A disputa pela vaga aberta com a aposentadoria antecipada de Luís Roberto Barroso no Supremo Tribunal Federal colocou o Brasil diante de uma situação rara: três nomes de alta qualidade, com sólida formação jurídica e experiência institucional comprovada, disputando, direta ou indiretamente, a mesma cadeira. Bruno Dantas, Jorge Messias e Rodrigo Pacheco representam trajetórias distintas, mas convergentes em um ponto central: todos reúnem credenciais técnicas e biográficas compatíveis com a responsabilidade de integrar a mais alta corte do país. Em tempos de desconfiança generalizada em relação às instituições, não é pouco.
Bruno Dantas, ministro e ex-presidente do Tribunal de Contas da União, é doutor e mestre em Direito pela PUC-SP, com pós-doutorado pela UERJ. Sua passagem pelo Senado, CNJ e CNMP configura um perfil de jurista familiarizado com órgãos de controle e com o ambiente de elaboração normativa.
Rodrigo Pacheco, presidente do Senado e do Congresso Nacional, é advogado criminalista formado pela PUC-Minas, ex-conselheiro da OAB e ex-presidente da CCJ da Câmara. Sua trajetória parlamentar oferece conhecimento do processo legislativo e das interfaces entre os poderes.
A escolha de Lula recaiu sobre Jorge Messias, atual advogado-geral da União. A decisão segue uma tradição consolidada na história recente brasileira: presidentes indicam para o Supremo pessoas de sua confiança política com densidade jurídica reconhecida. Fernando Henrique Cardoso indicou, entre outros, Gilmar Mendes. Lula, em diferentes mandatos, levou ao STF nomes como Dias Toffoli, Cristiano Zanin e Flávio Dino. Michel Temer indicou Alexandre de Moraes; Jair Bolsonaro indicou André Mendonça e Kassio Nunes Marques. Em todos esses casos, a confiança pessoal conviveu com trajetórias marcadas por magistério, produção acadêmica, atuação institucional e experiência jurídica robusta.

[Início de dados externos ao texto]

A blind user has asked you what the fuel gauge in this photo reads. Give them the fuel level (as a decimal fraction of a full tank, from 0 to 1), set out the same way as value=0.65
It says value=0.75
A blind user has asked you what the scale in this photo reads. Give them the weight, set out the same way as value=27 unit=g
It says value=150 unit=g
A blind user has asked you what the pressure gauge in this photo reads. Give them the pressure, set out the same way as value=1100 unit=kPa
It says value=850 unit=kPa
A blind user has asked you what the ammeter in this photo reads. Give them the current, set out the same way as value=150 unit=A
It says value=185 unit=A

O perfil de Messias se encaixa nesse padrão. Graduado em Direito pela Universidade Federal de Pernambuco, mestre e doutor pela Universidade de Brasília, ele construiu carreira na Advocacia-Geral da União como procurador da Fazenda Nacional, tendo passado também pelo Banco Central, BNDES e por funções estratégicas na Casa Civil e em ministérios. Desde 2023, à frente da AGU, representou o governo em casos relevantes no STF, incluindo ações ligadas aos ataques de 8 de janeiro de 2023 e a temas tributários e fiscais de alta complexidade. Um jurista com dupla experiência: técnico de carreira na advocacia pública e articulador político-institucional no centro do governo.

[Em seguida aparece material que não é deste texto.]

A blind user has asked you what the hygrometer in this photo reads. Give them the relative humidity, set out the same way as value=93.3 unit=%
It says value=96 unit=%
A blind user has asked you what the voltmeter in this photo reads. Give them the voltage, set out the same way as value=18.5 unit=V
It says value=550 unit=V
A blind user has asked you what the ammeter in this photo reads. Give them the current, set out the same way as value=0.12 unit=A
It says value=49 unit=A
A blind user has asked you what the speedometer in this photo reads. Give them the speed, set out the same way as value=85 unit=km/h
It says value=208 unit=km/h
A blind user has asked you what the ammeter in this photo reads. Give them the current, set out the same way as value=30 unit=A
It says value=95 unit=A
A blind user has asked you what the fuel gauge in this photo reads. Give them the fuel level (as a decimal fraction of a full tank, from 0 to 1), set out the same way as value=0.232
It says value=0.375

Além das credenciais formais, a recepção da indicação no próprio Supremo reforça sua qualificação. Ministros de diferentes perfis ideológicos, como Luiz Fux e André Mendonça, manifestaram-se publicamente em seu favor, sublinhando sua competência técnica, a experiência à frente da AGU e o trato institucional correto, mesmo em situações de dissenso. Esse apoio público — vindo tanto de ministros identificados com a maioria atual da Corte quanto de um indicado por Jair Bolsonaro — sinaliza reconhecimento interno de que o indicado reúne as qualificações necessárias para a função.
O fato de o governo ter chegado a uma tríade dessa qualidade — Dantas, Pacheco e Messias — é um sinal de vitalidade do sistema. Ao contrário da crítica de que a politização das indicações implica necessariamente em perda de qualidade técnica, o quadro atual mostra que ainda existe um estoque relevante de juristas e agentes públicos capazes de transitar entre técnica e política sem abrir mão de credenciais acadêmicas e profissionais consistentes. O problema não foi falta de bons nomes, mas a inevitável necessidade de escolha por apenas um deles.
A indicação de Messias não desmerece os outros dois candidatos, nem apaga o fato de que o Brasil, desta vez, teve o privilégio de poder escolher entre três perfis sólidos. Ela traduz a lógica própria do presidencialismo de coalizão: entre opções qualificadas, prevalece aquele que combina melhor confiança pessoal, alinhamento programático e capacidade de diálogo com o Congresso e com a própria Corte.
Resta agora ao Senado exercer seu papel constitucional. A sabatina deve ser rigorosa, mas também conduzida com senso de responsabilidade institucional. Para além das disputas políticas entre poderes — que muitas vezes rebaixam o Legislativo em reação ao ativismo judicial —, a Casa tem a oportunidade de avaliar três dimensões essenciais: a institucionalidade da prerrogativa presidencial de indicação, a experiência acumulada do indicado e sua formação jurídica. Esses critérios, aplicados com seriedade, permitem ao Senado cumprir sua função constitucional de fiscalização sem descambar para o confronto institucional ou para a chancelação automática.